Reports of sharks exhibiting remarkable wound-healing capabilities in the wild have intrigued scientists, shedding light on potential biomedical applications of compounds found in shark skin. While controlled laboratory studies are pending, researchers at the Karolinska Institute in Sweden conducted in-depth research on the skin biochemistry of cartilaginous fish, including the spiny dogfish, at the Marine Biological Laboratory (MBL) in Woods Hole.
Led by Jakob Wikström, associate professor of dermatology, and senior researcher Etty Bachar-Wikström, the study focused on characterizing the molecular composition of shark skin, an area largely unexplored until now.
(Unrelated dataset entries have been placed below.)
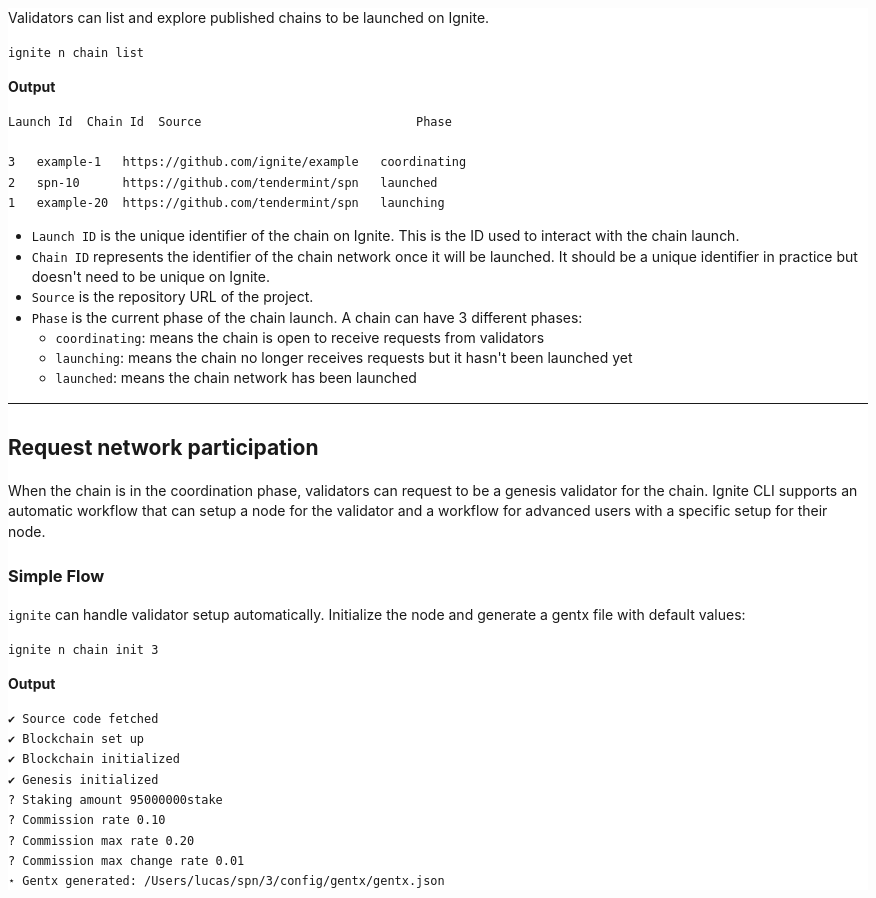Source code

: Validators can list and explore published chains to be launched on Ignite.

```
ignite n chain list
```

**Output**

```
Launch Id  Chain Id  Source                              Phase

3   example-1   https://github.com/ignite/example   coordinating
2   spn-10      https://github.com/tendermint/spn   launched
1   example-20  https://github.com/tendermint/spn   launching
```

- `Launch ID` is the unique identifier of the chain on Ignite. This is the ID used to interact with the chain launch.
- `Chain ID` represents the identifier of the chain network once it will be launched. It should be a unique identifier in
  practice but doesn't need to be unique on Ignite.
- `Source` is the repository URL of the project.
- `Phase` is the current phase of the chain launch. A chain can have 3 different phases:
  - `coordinating`: means the chain is open to receive requests from validators
  - `launching`: means the chain no longer receives requests but it hasn't been launched yet
  - `launched`: means the chain network has been launched

---

## Request network participation

When the chain is in the coordination phase, validators can request to be a genesis validator for the chain.
Ignite CLI supports an automatic workflow that can setup a node for the validator and a workflow for advanced users with
a specific setup for their node.

### Simple Flow

`ignite` can handle validator setup automatically. Initialize the node and generate a gentx file with default values:

```
ignite n chain init 3
```

**Output**

```
✔ Source code fetched
✔ Blockchain set up
✔ Blockchain initialized
✔ Genesis initialized
? Staking amount 95000000stake
? Commission rate 0.10
? Commission max rate 0.20
? Commission max change rate 0.01
⋆ Gentx generated: /Users/lucas/spn/3/config/gentx/gentx.json
```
Their findings, published in the International Journal of Molecular Sciences, unveiled a thin mucus layer on shark skin that diverges chemically from that of bony fish, displaying similarities to certain mammalian mucus, including humans.
Wikström emphasized the uniqueness of shark biology, highlighting potential applications in wound care treatments. Drawing parallels with codfish-derived wound products, he envisioned similar innovations using shark-derived components. Bachar-Wikström stressed the importance of understanding these remarkable creatures for both human relevance and deeper molecular insights into their survival mechanisms.
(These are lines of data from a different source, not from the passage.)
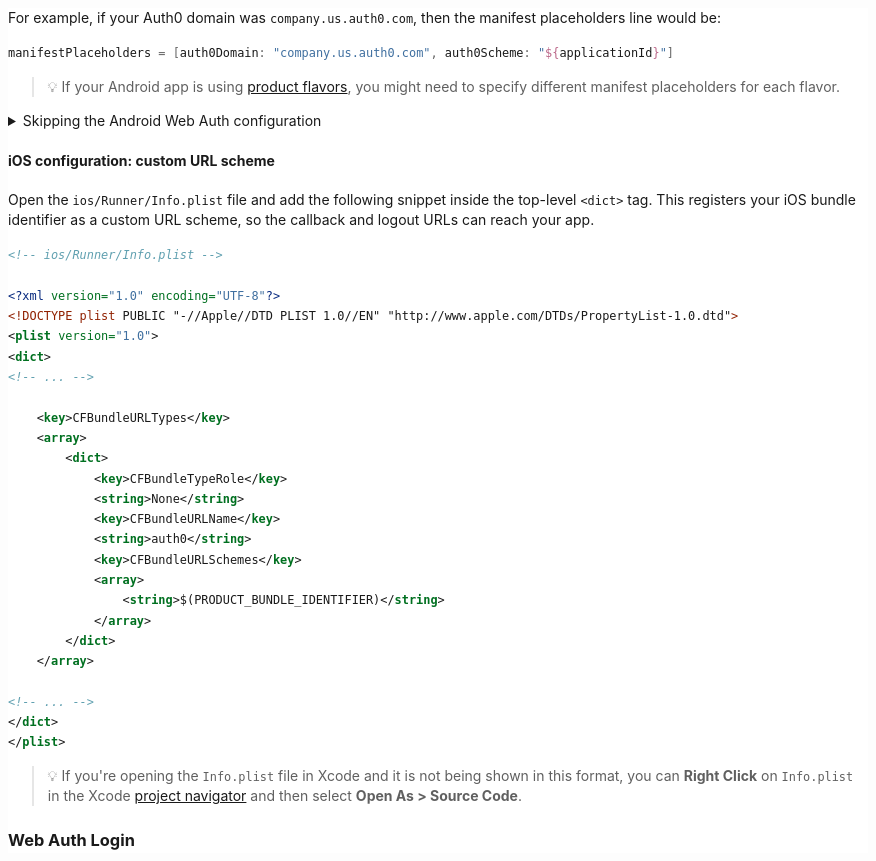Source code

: For example, if your Auth0 domain was `company.us.auth0.com`, then the manifest placeholders line would be:

```groovy
manifestPlaceholders = [auth0Domain: "company.us.auth0.com", auth0Scheme: "${applicationId}"]
```

> 💡 If your Android app is using [product flavors](https://developer.android.com/studio/build/build-variants#product-flavors), you might need to specify different manifest placeholders for each flavor.

<details><summary>Skipping the Android Web Auth configuration</summary></details>

#### iOS configuration: custom URL scheme

Open the `ios/Runner/Info.plist` file and add the following snippet inside the top-level `<dict>` tag. This registers your iOS bundle identifier as a custom URL scheme, so the callback and logout URLs can reach your app.

```xml
<!-- ios/Runner/Info.plist -->

<?xml version="1.0" encoding="UTF-8"?>
<!DOCTYPE plist PUBLIC "-//Apple//DTD PLIST 1.0//EN" "http://www.apple.com/DTDs/PropertyList-1.0.dtd">
<plist version="1.0">
<dict>
<!-- ... -->

    <key>CFBundleURLTypes</key>
    <array>
        <dict>
            <key>CFBundleTypeRole</key>
            <string>None</string>
            <key>CFBundleURLName</key>
            <string>auth0</string>
            <key>CFBundleURLSchemes</key>
            <array>
                <string>$(PRODUCT_BUNDLE_IDENTIFIER)</string>
            </array>
        </dict>
    </array>

<!-- ... -->
</dict>
</plist>
```

> 💡 If you're opening the `Info.plist` file in Xcode and it is not being shown in this format, you can **Right Click** on `Info.plist` in the Xcode [project navigator](https://developer.apple.com/library/archive/documentation/ToolsLanguages/Conceptual/Xcode_Overview/NavigatingYourWorkspace.html) and then select **Open As > Source Code**.

### Web Auth Login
The researchers, delving into a series of upcoming papers, aim to further dissect the distinctive biochemical properties of shark species, including chain catsharks and the little skate, alongside spiny dogfish. Their investigations will encompass detailed studies at the single-cell level and a closer examination of shark skin’s healing capabilities.
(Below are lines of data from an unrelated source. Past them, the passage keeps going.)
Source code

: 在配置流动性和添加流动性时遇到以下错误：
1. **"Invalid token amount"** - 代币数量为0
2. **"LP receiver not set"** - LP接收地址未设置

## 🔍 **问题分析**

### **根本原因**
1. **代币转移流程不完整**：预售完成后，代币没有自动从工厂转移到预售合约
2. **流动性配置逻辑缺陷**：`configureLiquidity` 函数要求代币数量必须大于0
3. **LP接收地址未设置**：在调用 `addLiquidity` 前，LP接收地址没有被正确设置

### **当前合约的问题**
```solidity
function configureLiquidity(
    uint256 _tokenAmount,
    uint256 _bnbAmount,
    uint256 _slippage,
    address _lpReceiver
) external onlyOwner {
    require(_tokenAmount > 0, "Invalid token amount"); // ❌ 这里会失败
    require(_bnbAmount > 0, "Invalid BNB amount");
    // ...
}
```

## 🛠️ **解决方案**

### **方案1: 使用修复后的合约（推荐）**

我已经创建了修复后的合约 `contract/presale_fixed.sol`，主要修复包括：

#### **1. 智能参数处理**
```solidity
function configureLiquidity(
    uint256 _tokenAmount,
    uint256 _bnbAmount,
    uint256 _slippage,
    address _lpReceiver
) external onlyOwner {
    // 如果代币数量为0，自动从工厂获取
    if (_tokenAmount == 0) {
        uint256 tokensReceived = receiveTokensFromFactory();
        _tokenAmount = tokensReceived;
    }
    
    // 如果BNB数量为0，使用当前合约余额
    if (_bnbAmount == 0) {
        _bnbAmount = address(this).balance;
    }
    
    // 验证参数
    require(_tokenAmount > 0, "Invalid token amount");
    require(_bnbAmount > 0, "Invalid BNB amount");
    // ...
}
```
Wikström emphasized the potential for evolutionary distant species like sharks to yield crucial insights applicable to humans. While zebrafish wound healing has been extensively studied, sharks remain a relatively uncharted territory, promising exciting discoveries in explorative research.
The researchers credited the Marine Biological Laboratory for providing essential resources, including a diverse specimen collection and experienced specialists, enabling this groundbreaking work. Wikström emphasized the rarity of such expertise worldwide, highlighting the MBL’s pivotal role in advancing their research.